The best current example of technology that uses this type of continuity and conversational memory is called Duplex, an AI technology recently released by Google. It enables AI to have exchanges similar to human phone conversations. Other initiatives underway are focusing on the use of longer-term memory. Such machines can recall content after being instructed by a human partner and provide data like the weather without added directives. The ability to carry on a conversation while searching memory will make human-machine communication more natural, eliminating the need to ask the same questions again and again.
Research is underway on AI-based natural language processing, although progress has been slow when compared to other AI-related capabilities such as image recognition. This is due to a variety of problems including the presence of words with multiple meanings and the lack of learning data. However, new technology has emerged to help resolve these problems, which considers context to correctly determine the meaning of words. Using this technology, a model containing pre-learned data has been introduced. As a result, the machine only needs small amounts of data to learn various tasks including the extraction of location, people and other named entities and to appropriately answer questions. In fact, the use of this technology and model received high scores in eleven tests that are used to measure the accuracy of natural language processing, such as the Stanford Question Answering Dataset (SQuAD.) The advancement of AI is expected to provide a key to the ability of machines to accurately and flexibly respond to spontaneous conversations with humans.
Approximately 35% of conversational messages are communicated verbally, with the remaining 65% deduced from nonverbal gestures, facial expression and so on2. Mastery of nonverbal information will enhance the ability of machine-to-human communications to more closely replicate human-to-human conversations.

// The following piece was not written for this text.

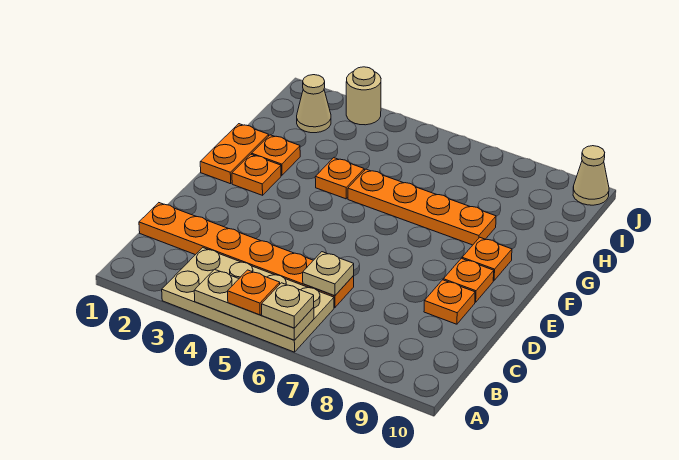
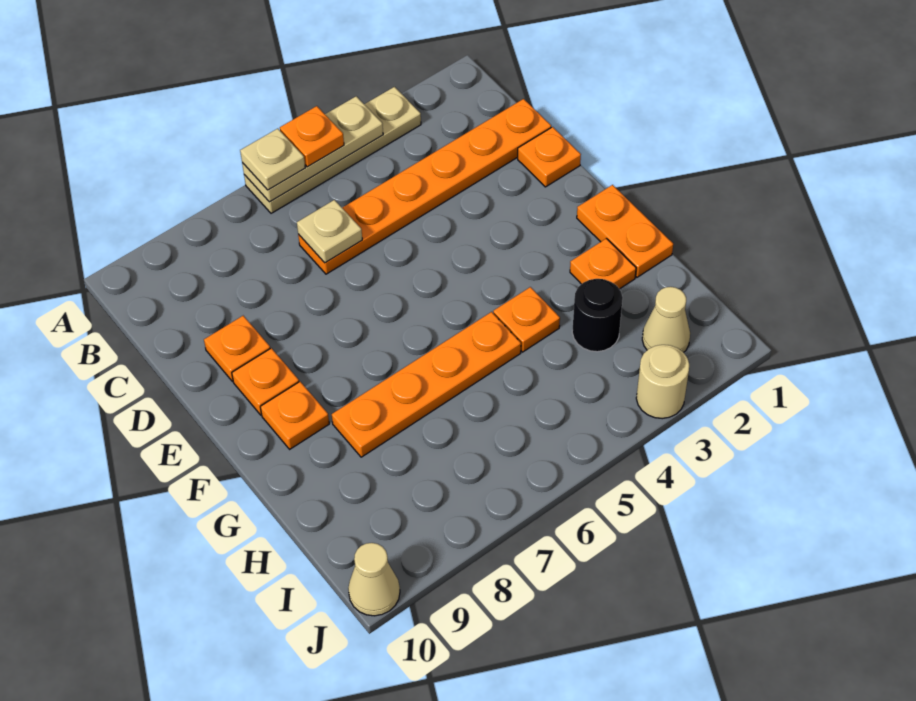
tan plate A3:B6 level 1 -> tan plate A3:A6 level 1
orange plate F2 level 1 -> orange plate D1 level 1
none -> black round brick H3 level 1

To capture nonverbal information, researchers are actively working on the sensing of human expressions used in conversation. For example, recent research has developed a chatbot that infers its partner’s mood based on facial expressions. This chatbot can also display an expression that matches its human partner. For instance, the chatbot speaks with a smile to a happy partner and a worried look to an unhappy partner. A machines’ability to recognize and react to a partner’s expression will likely improve machine conversations with people.
The use of nonverbal information is also evolving in many other fields, such as inferring emotion based on tone of voice and generating an emotive comment like “Cute!” based on an image. A machine’s ability to capture emotions and to understand surroundings, as well as a partner’s situation, will enable it to detect subtle emotional changes in a person and adapt appropriately in real time. Two illustrations of this trend are a robot assistant that suggests taking cold medicine when its partner sneezes, and a chatbot that infers the possibility of depression based on a conversation.

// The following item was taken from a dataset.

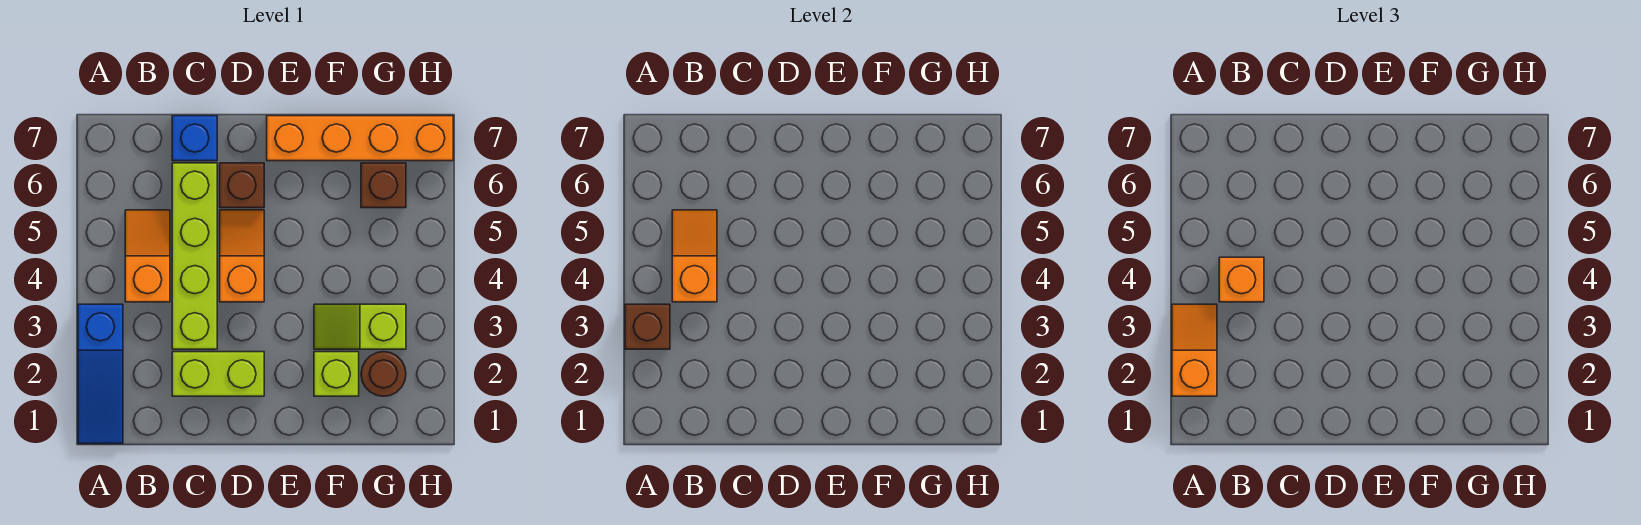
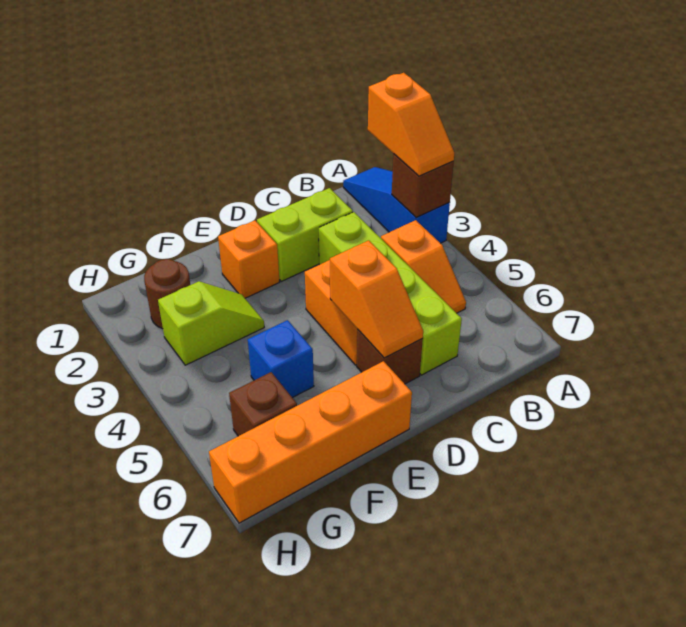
orange slope B4:B5 level 2 top 4 -> orange slope D5:D6 level 2 top 5
orange brick B4 level 3 -> orange brick E2 level 1
blue brick C7 level 1 -> blue brick F5 level 1
lime brick F2 level 1 -> none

2Ray L. Birdwhistell, Kinesics and Context: Essays on Body Motion Communication
Humans initiate conversations as a consequence of a diverse array of motives including questions, instructions, empathy and stress alleviation as well as a means of persuasion. After acquiring the ability to converse naturally at a human level and understand situations and emotions, machines will likely be prevalent in many situations where humans engage in conversations. For example, a system that listens to a human-to-human conversation to display in real time the information relevant to the conversation has enormous potential to assist in enhancing understanding between speakers of different nationalities and generations.
Debate showdowns between humans and machines served as one of the catalysts to realize machines’ future interactive capabilities. Machines have made significant progress when competing against human debate champions. Machines now use the enormous amount of knowledge stored to unpack a given first-time topic and to construct a thesis to advocate, while connecting arguments to facilitate human understanding. As a result, the day may come when humans engage in a series of discussions with machines to inspire new ideas and to make more informed decisions.
From antiquity, humans have used conversations to share ideas, enhance cooperation and develop societies. In the future, machines may transform and enhance human-to-human conversations, making them more seamless, creative and productive.